In the meantime one good thing has come to pass and that is my new eating plan that has allowed me to lose 11 pounds in 13 days. I have another 50..maybe 60 pounds to shed. I was fat BEFORE the lockdown and my weight was just going NUTS during it. Up and up and UP!
When you are on lockdown while in deep grief over the loss of my dear hubby of 45 years you comfort eat. It was really getting out of control. I gained 12 pounds on TOP of the heavy weight that I already was. I scared myself...what if I developed diabetes, what if I couldn't have the dexterity to continue moving furniture around on the floor of my business. I KNEW I had to do something and then a dear friend told me about an eating plan that was doing wonders for her!
Caring is sharing!
I eat one time a day within a 1 hour timeframe. I eat a MONSTER salad with plenty of low carb veggies and 6-8 oz of protein on it. The other 23 hours of the day I fast. Just non calorie drinks..mostly water but sometimes flavored fizzy water and if I really think I'm losing it I have a bone broth. Am I hungry...no not really..but do I 'FEEL' like I need something YES...I do.
I just try to stay busy and ignore it. BUT..losing a pound a day on most days IS incentative to keep on keepin' on. RIGHT?
On a sadder note some of you will recall my 'Save Our Home' fight that has been raging on for the past 10 years. Well..the bank did dismiss the case in 2017 because they could not come up with proof of the original note...why...because they destroyed it way back before 2010 because the loan was a MERS loan. Mers loans were electronically stored because the banks were too cheap to pay for storage on loan docs. Because they dismissed the case FL law requires them to pay my attorney fees for the defense for TEN years. They are trying everything they can do to whittle down those fees they owe me and pay as little as possible. Once legal fees are paid they can refile the foreclosure and get another bite of the apple. That is their plan...during a PANDEMIC no less!!
It's a long drawn out story that will bore you so I will spare you the details...but I can tell you that every step of the way this bank has forged, lied, fabricated documents, dual tracked us and they STILL are attempting to steal my beautiful home! If they don't have the correct document they just forge one and the court and the judges look the other way..it's all SO dispicable!!
I say it's not over til the Fat LADY sings (actually hoping it's the 'skinny' lady singing...but I'm exhaused, I'm stressed, I'm sad, and I'm feeling so hopeless.
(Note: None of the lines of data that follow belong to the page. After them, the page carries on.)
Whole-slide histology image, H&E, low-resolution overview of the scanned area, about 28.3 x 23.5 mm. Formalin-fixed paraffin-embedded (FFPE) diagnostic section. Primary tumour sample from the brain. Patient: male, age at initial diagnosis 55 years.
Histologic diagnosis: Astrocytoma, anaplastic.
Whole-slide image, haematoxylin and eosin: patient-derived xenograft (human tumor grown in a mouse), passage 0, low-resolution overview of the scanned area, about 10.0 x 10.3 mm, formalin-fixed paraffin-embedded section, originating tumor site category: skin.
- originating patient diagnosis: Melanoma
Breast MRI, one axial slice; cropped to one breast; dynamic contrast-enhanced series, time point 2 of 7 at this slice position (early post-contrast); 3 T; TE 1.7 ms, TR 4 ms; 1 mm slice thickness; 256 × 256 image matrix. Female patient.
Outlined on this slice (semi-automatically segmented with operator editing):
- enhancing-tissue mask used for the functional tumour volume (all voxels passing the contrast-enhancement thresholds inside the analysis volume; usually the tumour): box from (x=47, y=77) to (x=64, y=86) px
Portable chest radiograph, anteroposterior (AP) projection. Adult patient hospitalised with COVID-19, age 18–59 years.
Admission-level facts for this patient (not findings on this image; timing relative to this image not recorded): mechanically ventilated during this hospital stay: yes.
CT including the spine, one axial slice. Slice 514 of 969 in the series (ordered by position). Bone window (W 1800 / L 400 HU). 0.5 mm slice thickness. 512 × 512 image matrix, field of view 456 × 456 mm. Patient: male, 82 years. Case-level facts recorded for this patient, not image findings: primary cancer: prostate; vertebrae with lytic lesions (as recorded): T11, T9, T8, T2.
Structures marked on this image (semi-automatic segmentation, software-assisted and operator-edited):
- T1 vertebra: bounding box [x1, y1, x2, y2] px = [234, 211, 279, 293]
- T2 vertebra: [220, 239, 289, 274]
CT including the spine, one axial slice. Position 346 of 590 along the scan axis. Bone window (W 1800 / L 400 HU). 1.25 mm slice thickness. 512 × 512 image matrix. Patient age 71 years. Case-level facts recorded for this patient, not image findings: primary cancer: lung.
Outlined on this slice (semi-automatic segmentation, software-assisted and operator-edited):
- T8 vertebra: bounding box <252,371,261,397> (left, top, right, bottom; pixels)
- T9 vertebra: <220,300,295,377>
All I can do is continue to put one foot in front of the other and keep on fighting. Please send up prayers for me. If I lose my beloved home so full of memories of my dear lost son and my dear lost husband I really do not know what I will do. I have lived here since it was designed and built for us back in 2001. It means everything to me!
That CAN'T happen..sometimes the little homeowner HAS to win against the greed monger banks! After 10 years of fighting I hope it can finally be ME!
I miss all of you my lovely friends! I'll try to pop in more often because you all mean so much to me...please know that!...and please send up prayers for the protection of my beloved home and small business...this has been a H*LL of a year!!